WHAT IS BEING ASKED -
Can you restate the records below word for word?

PROVIDED RECORDS -

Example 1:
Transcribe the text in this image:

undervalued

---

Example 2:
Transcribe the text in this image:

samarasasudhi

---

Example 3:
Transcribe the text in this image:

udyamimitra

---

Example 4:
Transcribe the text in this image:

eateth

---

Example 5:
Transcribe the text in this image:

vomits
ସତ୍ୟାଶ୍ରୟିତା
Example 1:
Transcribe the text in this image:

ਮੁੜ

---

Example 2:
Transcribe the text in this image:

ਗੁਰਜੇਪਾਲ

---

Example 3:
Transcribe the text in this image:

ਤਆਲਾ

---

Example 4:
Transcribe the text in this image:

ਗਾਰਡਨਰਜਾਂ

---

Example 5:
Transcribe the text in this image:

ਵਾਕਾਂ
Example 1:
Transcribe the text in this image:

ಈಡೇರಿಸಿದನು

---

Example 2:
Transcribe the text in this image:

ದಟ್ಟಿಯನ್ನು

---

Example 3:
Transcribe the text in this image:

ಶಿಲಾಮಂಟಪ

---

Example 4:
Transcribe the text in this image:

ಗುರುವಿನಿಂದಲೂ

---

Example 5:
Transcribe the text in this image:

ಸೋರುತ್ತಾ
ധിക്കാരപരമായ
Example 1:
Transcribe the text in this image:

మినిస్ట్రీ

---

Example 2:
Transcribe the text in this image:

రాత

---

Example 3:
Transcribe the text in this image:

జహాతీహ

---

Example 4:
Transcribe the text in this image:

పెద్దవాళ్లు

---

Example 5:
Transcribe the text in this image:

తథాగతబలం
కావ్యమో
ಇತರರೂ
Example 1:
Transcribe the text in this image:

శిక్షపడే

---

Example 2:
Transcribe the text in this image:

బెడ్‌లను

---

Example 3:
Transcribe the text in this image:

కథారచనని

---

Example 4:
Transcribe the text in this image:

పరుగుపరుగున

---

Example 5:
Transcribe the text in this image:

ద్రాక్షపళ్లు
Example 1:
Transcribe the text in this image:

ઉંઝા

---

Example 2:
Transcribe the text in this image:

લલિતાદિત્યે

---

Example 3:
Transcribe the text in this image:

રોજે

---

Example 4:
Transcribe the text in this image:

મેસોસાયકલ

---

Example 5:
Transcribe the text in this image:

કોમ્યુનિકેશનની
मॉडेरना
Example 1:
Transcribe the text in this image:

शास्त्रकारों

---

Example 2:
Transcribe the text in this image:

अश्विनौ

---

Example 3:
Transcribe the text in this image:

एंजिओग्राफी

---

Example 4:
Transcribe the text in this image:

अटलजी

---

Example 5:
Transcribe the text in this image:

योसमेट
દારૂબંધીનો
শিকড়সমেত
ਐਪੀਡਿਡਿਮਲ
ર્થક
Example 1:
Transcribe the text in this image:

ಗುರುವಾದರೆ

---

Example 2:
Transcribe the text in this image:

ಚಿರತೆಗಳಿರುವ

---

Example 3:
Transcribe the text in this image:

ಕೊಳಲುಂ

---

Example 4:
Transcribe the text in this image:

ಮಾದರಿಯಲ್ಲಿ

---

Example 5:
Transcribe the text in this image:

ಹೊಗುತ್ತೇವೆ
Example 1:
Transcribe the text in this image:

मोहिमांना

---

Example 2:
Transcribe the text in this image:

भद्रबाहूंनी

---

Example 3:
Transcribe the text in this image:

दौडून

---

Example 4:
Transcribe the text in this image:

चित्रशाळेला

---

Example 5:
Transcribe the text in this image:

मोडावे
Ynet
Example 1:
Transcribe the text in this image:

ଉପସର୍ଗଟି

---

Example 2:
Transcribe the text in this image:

SOLUTION FOR THIS PROBLEM -
Example 1:
Transcribe the text in this image:

undervalued

---

Example 2:
Transcribe the text in this image:

samarasasudhi

---

Example 3:
Transcribe the text in this image:

udyamimitra

---

Example 4:
Transcribe the text in this image:

eateth

---

Example 5:
Transcribe the text in this image:

vomits
ସତ୍ୟାଶ୍ରୟିତା
Example 1:
Transcribe the text in this image:

ਮੁੜ

---

Example 2:
Transcribe the text in this image:

ਗੁਰਜੇਪਾਲ

---

Example 3:
Transcribe the text in this image:

ਤਆਲਾ

---

Example 4:
Transcribe the text in this image:

ਗਾਰਡਨਰਜਾਂ

---

Example 5:
Transcribe the text in this image:

ਵਾਕਾਂ
Example 1:
Transcribe the text in this image:

ಈಡೇರಿಸಿದನು

---

Example 2:
Transcribe the text in this image:

ದಟ್ಟಿಯನ್ನು

---

Example 3:
Transcribe the text in this image:

ಶಿಲಾಮಂಟಪ

---

Example 4:
Transcribe the text in this image:

ಗುರುವಿನಿಂದಲೂ

---

Example 5:
Transcribe the text in this image:

ಸೋರುತ್ತಾ
ധിക്കാരപരമായ
Example 1:
Transcribe the text in this image:

మినిస్ట్రీ

---

Example 2:
Transcribe the text in this image:

రాత

---

Example 3:
Transcribe the text in this image:

జహాతీహ

---

Example 4:
Transcribe the text in this image:

పెద్దవాళ్లు

---

Example 5:
Transcribe the text in this image:

తథాగతబలం
కావ్యమో
ಇತರರೂ
Example 1:
Transcribe the text in this image:

శిక్షపడే

---

Example 2:
Transcribe the text in this image:

బెడ్‌లను

---

Example 3:
Transcribe the text in this image:

కథారచనని

---

Example 4:
Transcribe the text in this image:

పరుగుపరుగున

---

Example 5:
Transcribe the text in this image:

ద్రాక్షపళ్లు
Example 1:
Transcribe the text in this image:

ઉંઝા

---

Example 2:
Transcribe the text in this image:

લલિતાદિત્યે

---

Example 3:
Transcribe the text in this image:

રોજે

---

Example 4:
Transcribe the text in this image:

મેસોસાયકલ

---

Example 5:
Transcribe the text in this image:

કોમ્યુનિકેશનની
मॉडेरना
Example 1:
Transcribe the text in this image:

शास्त्रकारों

---

Example 2:
Transcribe the text in this image:

अश्विनौ

---

Example 3:
Transcribe the text in this image:

एंजिओग्राफी

---

Example 4:
Transcribe the text in this image:

अटलजी

---

Example 5:
Transcribe the text in this image:

योसमेट
દારૂબંધીનો
শিকড়সমেত
ਐਪੀਡਿਡਿਮਲ
ર્થક
Example 1:
Transcribe the text in this image:

ಗುರುವಾದರೆ

---

Example 2:
Transcribe the text in this image:

ಚಿರತೆಗಳಿರುವ

---

Example 3:
Transcribe the text in this image:

ಕೊಳಲುಂ

---

Example 4:
Transcribe the text in this image:

ಮಾದರಿಯಲ್ಲಿ

---

Example 5:
Transcribe the text in this image:

ಹೊಗುತ್ತೇವೆ
Example 1:
Transcribe the text in this image:

मोहिमांना

---

Example 2:
Transcribe the text in this image:

भद्रबाहूंनी

---

Example 3:
Transcribe the text in this image:

दौडून

---

Example 4:
Transcribe the text in this image:

चित्रशाळेला

---

Example 5:
Transcribe the text in this image:

मोडावे
Ynet
Example 1:
Transcribe the text in this image:

ଉପସର୍ଗଟି

---

Example 2:
Transcribe the text in this image:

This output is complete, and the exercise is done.